Depois da proeza de conciliar rápido crescimento e eficiente combate à inflação desde o início da década, o milagre da Argentina está com os dias contados.
E quem vai contá-los será a autoridade monetária dos EUA. A sobrevida do plano de estabilização depende mais de Washington do que de Buenos Aires.
O deslocamento do eixo de decisões é resultado da principal característica do Plano Cavallo, a convertibilidade do peso em dólar.
Para que esse princípio seja observado, a Argentina é obrigada a seguir a política monetária dos EUA, sob pena de a sociedade desconfiar que um peso não é, afinal, igual a um dólar.
Metida nessa camisa-de-força, a Argentina passou a sofrer os efeitos de uma austeridade monetária estrangeira, aplicada para resolver problemas que não são os seus.
A conta da convertibilidade começou a ser cobrada no início de fevereiro, quando o banco central dos EUA elevou os juros para fortalecer o dólar e afastar pressões inflacionárias.
A Argentina foi duplamente atingida. O fluxo de capital externo minguou (pois o investimento nos EUA tornou-se mais atraente) e, em consequência, a expansão monetária ficou comprometida.
A medida da dependência externa da Argentina é dada pelo grande volume de moeda forte captada desde 1991: foram mais de US$ 33 bilhões, metade dos quais só no ano passado.
As Bolsas dos mercados emergentes refletiram a situação. Quase todas caíram, mas na Argentina a queda foi mais expressiva.
Nos últimos 30 dias, por exemplo, a Bolsa de Buenos Aires perdeu mais de 9%, enquanto a de São Paulo recuou menos de 1%, em dólar.
O governo admite que as perspectivas não são tão boas quanto se pretendia no início do ano. O ministro da Fazenda, Domingo Cavallo, que previa crescimento de 6,5% este ano, já fala em 4,5% –e é considerado otimista.
Economistas independentes estimam que, depois de expandir mais de 25% em três anos, o Produto Interno Bruto aumente entre 3,5% e 4,0% este ano.
E se a economia cresceu, isso não significa que a indústria hoje esteja melhor do que nos tempos de inflação de quatro dígitos.
A manutenção da paridade com o dólar supervalorizou o peso, o que encareceu as exportações e barateou as importações, ameaçando a produção industrial do país.
A balança comercial, superavitária em mais de US$ 5 bilhões em 1989, vem se deteriorando. No primeiro quadrimestre deste ano o déficit atingiu US$ 2,4 bilhões, cinco vezes mais do que no mesmo período do ano passado.
A inflação continua sob controle. Os preços correm por ano a mesma distância que no Brasil é feita em menos de dois dias. Em maio a taxa caiu para 3,4%, o nível mais baixo desde 1953, após o fim do primeiro governo de Perón.

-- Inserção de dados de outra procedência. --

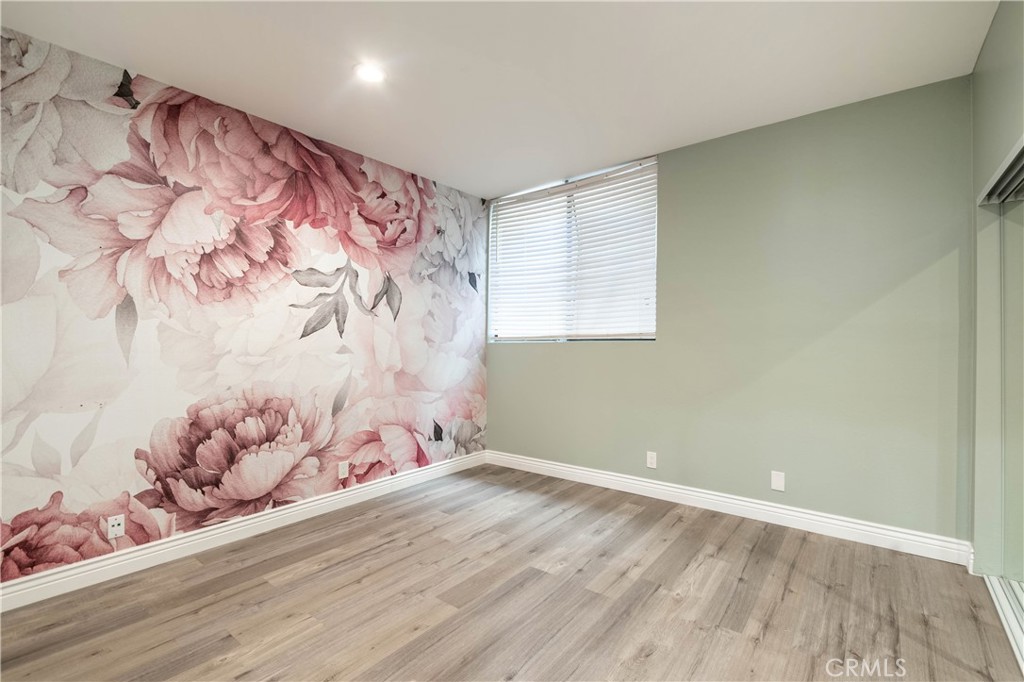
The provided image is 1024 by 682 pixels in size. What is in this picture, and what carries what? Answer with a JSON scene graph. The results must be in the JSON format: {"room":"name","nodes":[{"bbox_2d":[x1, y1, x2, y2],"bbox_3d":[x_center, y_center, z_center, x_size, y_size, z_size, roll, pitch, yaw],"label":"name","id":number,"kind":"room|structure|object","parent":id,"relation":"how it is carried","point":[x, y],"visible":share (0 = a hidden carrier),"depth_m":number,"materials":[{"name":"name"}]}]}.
{"room":"bedroom","nodes":[
{"label":"bedroom","id":0,"kind":"room"},
{"bbox_2d":[0,29,486,586],"bbox_3d":[-1.615,-0.103,2.882,0.129,2.690,4.448,0,-1,39],"label":"wallpapered wall","id":1,"kind":"structure","parent":0,"point":[17,488],"depth_m":2.49,"materials":[{"name":"paper"}]},
{"bbox_2d":[107,514,125,539],"bbox_3d":[-2.077,0.977,2.280,0.009,0.116,0.069,0,-1,39],"label":"wall socket","id":2,"kind":"object","parent":1,"relation":"attached to","point":[115,523],"visible":0.99,"depth_m":2.28,"materials":[{"name":"white plastic"}]},
{"bbox_2d":[0,450,483,612],"bbox_3d":[-1.601,1.183,2.856,0.019,0.118,4.143,0,-1,39],"label":"baseboard","id":3,"kind":"structure","parent":1,"relation":"attached to","point":[35,583],"depth_m":2.54,"materials":[{"name":"white paint"}]},
{"bbox_2d":[338,460,349,478],"bbox_3d":[-1.261,0.965,3.255,0.009,0.119,0.072,0,-1,39],"label":"wall socket","id":4,"kind":"object","parent":1,"relation":"attached to","point":[343,470],"visible":0.98,"depth_m":3.25,"materials":[{"name":"white plastic"}]},
{"bbox_2d":[1,0,997,198],"bbox_3d":[0.062,-1.514,1.447,4.689,0.115,4.530,0,-1,39],"label":"ceiling","id":5,"kind":"structure","parent":0,"point":[688,134],"depth_m":2.29,"materials":[{"name":"white paint"}]},
{"bbox_2d":[353,62,386,83],"bbox_3d":[-0.778,-1.461,2.378,0.185,0.009,0.184,0,-1,39],"label":"recessed light","id":6,"kind":"object","parent":5,"relation":"in","point":[369,72],"visible":0.99,"depth_m":2.37,"materials":[{"name":"white"}]},
{"bbox_2d":[0,464,1021,681],"bbox_3d":[0.145,1.265,1.294,4.718,0.103,4.803,0,-1,39],"label":"floor","id":7,"kind":"structure","parent":0,"point":[642,513],"depth_m":2.01,"materials":[{"name":"brown wood"}]},
{"bbox_2d":[983,573,1023,671],"bbox_3d":[1.981,1.198,1.538,0.151,0.022,1.764,0,-1,39],"label":"closet door track","id":8,"kind":"object","parent":7,"relation":"on","point":[990,579],"visible":0.87,"depth_m":1.95,"materials":[{"name":"white metal"}]},
{"bbox_2d":[489,75,974,543],"bbox_3d":[1.207,-0.114,3.492,3.781,2.696,0.167,0,-1,39],"label":"green wall","id":9,"kind":"structure","parent":0,"point":[658,346],"depth_m":2.83,"materials":[{"name":"green paint"}]},
{"bbox_2d":[486,154,657,343],"bbox_3d":[0.495,-0.695,3.998,1.730,1.496,0.106,0,-1,39],"label":"window","id":10,"kind":"structure","parent":9,"relation":"in","point":[652,335],"depth_m":3.94,"materials":[{"name":"white plastic"}]},
{"bbox_2d":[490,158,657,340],"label":"window blind","id":11,"kind":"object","parent":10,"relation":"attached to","point":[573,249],"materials":[{"name":"white plastic"}]},
{"bbox_2d":[646,451,656,468],"bbox_3d":[1.104,0.944,3.443,0.075,0.121,0.008,0,-1,39],"label":"wall socket","id":12,"kind":"object","parent":9,"relation":"attached to","point":[652,460],"visible":0.99,"depth_m":3.44,"materials":[{"name":"white plastic"}]},
{"bbox_2d":[484,449,973,565],"bbox_3d":[1.134,1.166,3.399,3.420,0.125,0.018,0,-1,39],"label":"baseboard","id":13,"kind":"structure","parent":9,"relation":"attached to","point":[624,480],"depth_m":2.94,"materials":[{"name":"white paint"}]},
{"bbox_2d":[770,470,784,491],"bbox_3d":[1.783,0.941,2.913,0.075,0.123,0.008,0,-1,39],"label":"wall plate","id":14,"kind":"object","parent":9,"relation":"attached to","point":[776,482],"visible":0.98,"depth_m":2.91,"materials":[{"name":"white plastic"}]},
{"bbox_2d":[969,0,1023,578],"bbox_3d":[1.282,-0.162,0.701,0.164,2.746,4.279,0,-1,39],"label":"right wall","id":15,"kind":"structure","parent":0,"point":[994,26],"depth_m":2.14,"materials":[{"name":"paint"}]},
{"bbox_2d":[978,138,1023,205],"bbox_3d":[1.942,-0.715,1.453,0.177,0.067,1.716,0,-1,39],"label":"closet door track","id":16,"kind":"object","parent":15,"relation":"attached to","point":[1022,168],"visible":0.9,"depth_m":1.96,"materials":[{"name":"metal"}]},
{"bbox_2d":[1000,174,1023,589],"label":"sliding closet door","id":17,"kind":"structure","parent":15,"relation":"in","point":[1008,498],"depth_m":2.13,"materials":[{"name":"glass"}]}
]}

O presidente Carlos Menem quer manter o milagre pelo menos até o próximo ano, quando deve se candidatar à reeleição.
Mas, sem dólares e sem novas estatais para privatizar, é pouco provável que o plano tenha fôlego para aguentar até lá.
A recessão começa a ser vislumbrada. É o que as centrais sindicais vão deixar claro no protesto nacional marcado para 6 de julho.